In all but the first release of the novel, this is where the story ends. Yet, in the primary model the final chapter depicts the happy marriage between Ellen and John with him as a chapel minister and she a housewife specialized in her hubby enjoying an higher middle-class life.

Taking many of these aspects into consideration, it is certainly apparent which the Wide, Wide World is among the best examples of the nineteenth century local novel - the plot is skinny and conforms to the characteristics of domestic fiction and to Victorian girl 'guidelines', and it could seem to be that the storyline merely will serve as a tool by which nineteenth century ideals are articulated.

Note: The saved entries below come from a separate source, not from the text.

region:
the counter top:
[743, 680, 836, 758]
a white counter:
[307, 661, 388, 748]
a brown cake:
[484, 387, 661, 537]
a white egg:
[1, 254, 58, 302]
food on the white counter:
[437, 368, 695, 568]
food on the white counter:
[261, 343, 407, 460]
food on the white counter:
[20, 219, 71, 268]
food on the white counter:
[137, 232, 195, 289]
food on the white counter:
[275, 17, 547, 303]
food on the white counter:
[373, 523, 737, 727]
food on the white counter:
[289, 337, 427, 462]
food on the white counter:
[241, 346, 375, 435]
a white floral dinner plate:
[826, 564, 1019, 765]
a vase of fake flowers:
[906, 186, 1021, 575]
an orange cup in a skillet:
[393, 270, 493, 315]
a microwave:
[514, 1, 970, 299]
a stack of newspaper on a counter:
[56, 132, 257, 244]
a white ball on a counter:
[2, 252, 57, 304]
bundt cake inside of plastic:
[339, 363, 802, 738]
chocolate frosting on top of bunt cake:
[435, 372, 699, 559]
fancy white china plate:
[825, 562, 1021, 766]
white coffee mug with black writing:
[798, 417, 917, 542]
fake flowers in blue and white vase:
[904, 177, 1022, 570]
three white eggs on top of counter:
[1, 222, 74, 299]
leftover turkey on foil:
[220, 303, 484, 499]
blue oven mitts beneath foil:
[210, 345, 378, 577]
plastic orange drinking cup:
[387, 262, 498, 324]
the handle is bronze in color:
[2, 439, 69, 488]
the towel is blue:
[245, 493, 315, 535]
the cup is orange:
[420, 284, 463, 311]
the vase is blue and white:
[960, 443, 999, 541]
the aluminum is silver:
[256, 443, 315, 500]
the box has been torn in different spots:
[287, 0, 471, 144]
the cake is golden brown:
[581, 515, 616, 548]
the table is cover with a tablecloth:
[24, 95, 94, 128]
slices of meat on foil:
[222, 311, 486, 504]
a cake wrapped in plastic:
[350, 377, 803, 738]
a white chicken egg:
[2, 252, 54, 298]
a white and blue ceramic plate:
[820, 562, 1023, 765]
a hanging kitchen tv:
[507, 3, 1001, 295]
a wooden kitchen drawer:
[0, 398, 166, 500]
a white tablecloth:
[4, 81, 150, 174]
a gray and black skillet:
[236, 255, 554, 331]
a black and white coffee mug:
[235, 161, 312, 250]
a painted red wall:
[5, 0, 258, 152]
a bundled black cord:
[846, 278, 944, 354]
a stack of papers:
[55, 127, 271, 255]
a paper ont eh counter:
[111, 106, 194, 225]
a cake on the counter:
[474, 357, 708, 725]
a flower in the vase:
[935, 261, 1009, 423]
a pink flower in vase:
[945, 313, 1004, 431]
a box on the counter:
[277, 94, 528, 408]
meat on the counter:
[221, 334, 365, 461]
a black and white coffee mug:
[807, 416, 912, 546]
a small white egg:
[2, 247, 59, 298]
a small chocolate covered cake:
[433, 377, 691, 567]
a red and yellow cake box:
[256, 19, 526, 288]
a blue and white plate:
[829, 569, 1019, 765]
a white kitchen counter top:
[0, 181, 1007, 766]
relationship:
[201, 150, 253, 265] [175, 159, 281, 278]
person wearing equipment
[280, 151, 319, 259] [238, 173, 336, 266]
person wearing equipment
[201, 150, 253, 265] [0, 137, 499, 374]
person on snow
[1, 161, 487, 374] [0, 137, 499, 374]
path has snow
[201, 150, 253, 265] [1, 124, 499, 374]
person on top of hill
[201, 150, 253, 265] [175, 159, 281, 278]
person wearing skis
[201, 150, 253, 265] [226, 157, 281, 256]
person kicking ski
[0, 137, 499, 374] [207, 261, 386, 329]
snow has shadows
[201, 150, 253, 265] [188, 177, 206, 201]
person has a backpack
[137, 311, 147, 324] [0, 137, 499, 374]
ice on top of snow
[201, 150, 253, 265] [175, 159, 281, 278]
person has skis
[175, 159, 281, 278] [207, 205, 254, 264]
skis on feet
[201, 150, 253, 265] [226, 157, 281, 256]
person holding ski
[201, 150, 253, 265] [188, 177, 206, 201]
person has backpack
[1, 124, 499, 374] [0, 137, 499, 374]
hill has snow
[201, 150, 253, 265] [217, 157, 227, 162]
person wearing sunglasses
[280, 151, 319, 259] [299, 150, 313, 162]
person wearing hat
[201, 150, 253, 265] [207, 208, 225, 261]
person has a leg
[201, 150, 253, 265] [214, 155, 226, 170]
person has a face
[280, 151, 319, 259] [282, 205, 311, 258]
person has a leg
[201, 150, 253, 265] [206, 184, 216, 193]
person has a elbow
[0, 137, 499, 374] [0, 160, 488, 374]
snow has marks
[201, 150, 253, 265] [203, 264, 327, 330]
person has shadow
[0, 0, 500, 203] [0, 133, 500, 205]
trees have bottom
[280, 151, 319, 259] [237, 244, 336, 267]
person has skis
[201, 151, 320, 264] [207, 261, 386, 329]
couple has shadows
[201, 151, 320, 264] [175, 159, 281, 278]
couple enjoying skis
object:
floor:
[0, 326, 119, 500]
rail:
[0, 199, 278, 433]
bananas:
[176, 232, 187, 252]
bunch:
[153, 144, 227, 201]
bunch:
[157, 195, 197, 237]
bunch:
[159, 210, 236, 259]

A words which probably features little literary merit, it conveys to young (and impressionable) young ladies the value of Christian piety, obedience, value and honesty. It would appear that despite efforts by critics to unearth hidden feminist messages within the written text, the fact stands that there surely is no more to this 'story' (as Warner would have us refer to it) when compared to a reinforcement of more developed nineteenth century limitations on women. Within the text there are clear types of negative female stereotypes such as women who are lacking in ambition and who are humbled by men, and also who are really (and frequently cripplingly) religiously faithful. The type of Alice is the perfect woman and the embodiment of the female ideal - she is beautiful, well informed, standard, humble and above all completely pious. Any girl without these qualities was in dire need of a religious conversion, once we see regarding aunt Bundle of money. Ellen, following her mother and Alice's lead, is clearly the future feminine ideal. In analysing the storyline and the character of Ellen Montgomery, it is very difficult to dispute the fact the fact that Wide, Wide World have any other thing more than uphold and enjoy society's feminine restrictions, nor achieved it attempt to enable young women to reside a fulfilling life anywhere apart from the local sphere to that they were confined.